(Saved entries)
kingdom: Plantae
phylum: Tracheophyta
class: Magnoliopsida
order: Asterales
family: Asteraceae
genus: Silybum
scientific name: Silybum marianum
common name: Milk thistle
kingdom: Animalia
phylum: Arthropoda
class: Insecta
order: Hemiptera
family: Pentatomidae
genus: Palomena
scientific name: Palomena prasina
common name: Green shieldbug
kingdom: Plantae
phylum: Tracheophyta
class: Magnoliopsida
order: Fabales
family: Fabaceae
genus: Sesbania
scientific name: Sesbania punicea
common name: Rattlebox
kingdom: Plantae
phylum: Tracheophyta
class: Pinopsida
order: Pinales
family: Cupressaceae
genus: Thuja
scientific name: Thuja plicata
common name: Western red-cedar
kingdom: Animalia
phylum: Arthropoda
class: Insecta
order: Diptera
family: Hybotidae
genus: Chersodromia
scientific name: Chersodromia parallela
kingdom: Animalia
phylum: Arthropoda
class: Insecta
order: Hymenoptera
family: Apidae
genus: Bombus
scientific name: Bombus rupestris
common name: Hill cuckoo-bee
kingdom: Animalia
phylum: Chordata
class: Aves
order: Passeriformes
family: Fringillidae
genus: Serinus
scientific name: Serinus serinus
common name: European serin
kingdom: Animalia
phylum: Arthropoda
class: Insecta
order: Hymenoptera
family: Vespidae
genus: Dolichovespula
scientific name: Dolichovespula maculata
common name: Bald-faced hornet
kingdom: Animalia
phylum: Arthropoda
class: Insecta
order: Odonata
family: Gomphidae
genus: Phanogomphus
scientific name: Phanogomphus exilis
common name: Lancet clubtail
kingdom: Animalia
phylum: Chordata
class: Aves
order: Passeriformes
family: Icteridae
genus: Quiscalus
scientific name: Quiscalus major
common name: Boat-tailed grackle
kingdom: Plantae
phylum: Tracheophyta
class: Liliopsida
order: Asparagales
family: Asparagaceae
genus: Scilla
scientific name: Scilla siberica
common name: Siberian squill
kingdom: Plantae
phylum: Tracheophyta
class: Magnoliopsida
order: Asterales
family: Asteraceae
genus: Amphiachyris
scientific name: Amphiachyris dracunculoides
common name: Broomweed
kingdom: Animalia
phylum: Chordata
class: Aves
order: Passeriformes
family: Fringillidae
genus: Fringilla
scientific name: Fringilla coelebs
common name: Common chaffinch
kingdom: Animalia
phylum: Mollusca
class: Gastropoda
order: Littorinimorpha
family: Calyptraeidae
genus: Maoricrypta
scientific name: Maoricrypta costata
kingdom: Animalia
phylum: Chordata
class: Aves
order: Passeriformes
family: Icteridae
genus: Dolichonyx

• _WORK INSTRUCTIONS_: Format every line of the records above as a JSON list of strings, with one string per line and any blank lines left out.

• _ANSWER TO THE PROBLEM_:
[
  "kingdom: Plantae",
  "phylum: Tracheophyta",
  "class: Magnoliopsida",
  "order: Asterales",
  "family: Asteraceae",
  "genus: Silybum",
  "scientific name: Silybum marianum",
  "common name: Milk thistle",
  "kingdom: Animalia",
  "phylum: Arthropoda",
  "class: Insecta",
  "order: Hemiptera",
  "family: Pentatomidae",
  "genus: Palomena",
  "scientific name: Palomena prasina",
  "common name: Green shieldbug",
  "kingdom: Plantae",
  "phylum: Tracheophyta",
  "class: Magnoliopsida",
  "order: Fabales",
  "family: Fabaceae",
  "genus: Sesbania",
  "scientific name: Sesbania punicea",
  "common name: Rattlebox",
  "kingdom: Plantae",
  "phylum: Tracheophyta",
  "class: Pinopsida",
  "order: Pinales",
  "family: Cupressaceae",
  "genus: Thuja",
  "scientific name: Thuja plicata",
  "common name: Western red-cedar",
  "kingdom: Animalia",
  "phylum: Arthropoda",
  "class: Insecta",
  "order: Diptera",
  "family: Hybotidae",
  "genus: Chersodromia",
  "scientific name: Chersodromia parallela",
  "kingdom: Animalia",
  "phylum: Arthropoda",
  "class: Insecta",
  "order: Hymenoptera",
  "family: Apidae",
  "genus: Bombus",
  "scientific name: Bombus rupestris",
  "common name: Hill cuckoo-bee",
  "kingdom: Animalia",
  "phylum: Chordata",
  "class: Aves",
  "order: Passeriformes",
  "family: Fringillidae",
  "genus: Serinus",
  "scientific name: Serinus serinus",
  "common name: European serin",
  "kingdom: Animalia",
  "phylum: Arthropoda",
  "class: Insecta",
  "order: Hymenoptera",
  "family: Vespidae",
  "genus: Dolichovespula",
  "scientific name: Dolichovespula maculata",
  "common name: Bald-faced hornet",
  "kingdom: Animalia",
  "phylum: Arthropoda",
  "class: Insecta",
  "order: Odonata",
  "family: Gomphidae",
  "genus: Phanogomphus",
  "scientific name: Phanogomphus exilis",
  "common name: Lancet clubtail",
  "kingdom: Animalia",
  "phylum: Chordata",
  "class: Aves",
  "order: Passeriformes",
  "family: Icteridae",
  "genus: Quiscalus",
  "scientific name: Quiscalus major",
  "common name: Boat-tailed grackle",
  "kingdom: Plantae",
  "phylum: Tracheophyta",
  "class: Liliopsida",
  "order: Asparagales",
  "family: Asparagaceae",
  "genus: Scilla",
  "scientific name: Scilla siberica",
  "common name: Siberian squill",
  "kingdom: Plantae",
  "phylum: Tracheophyta",
  "class: Magnoliopsida",
  "order: Asterales",
  "family: Asteraceae",
  "genus: Amphiachyris",
  "scientific name: Amphiachyris dracunculoides",
  "common name: Broomweed",
  "kingdom: Animalia",
  "phylum: Chordata",
  "class: Aves",
  "order: Passeriformes",
  "family: Fringillidae",
  "genus: Fringilla",
  "scientific name: Fringilla coelebs",
  "common name: Common chaffinch",
  "kingdom: Animalia",
  "phylum: Mollusca",
  "class: Gastropoda",
  "order: Littorinimorpha",
  "family: Calyptraeidae",
  "genus: Maoricrypta",
  "scientific name: Maoricrypta costata",
  "kingdom: Animalia",
  "phylum: Chordata",
  "class: Aves",
  "order: Passeriformes",
  "family: Icteridae",
  "genus: Dolichonyx"
]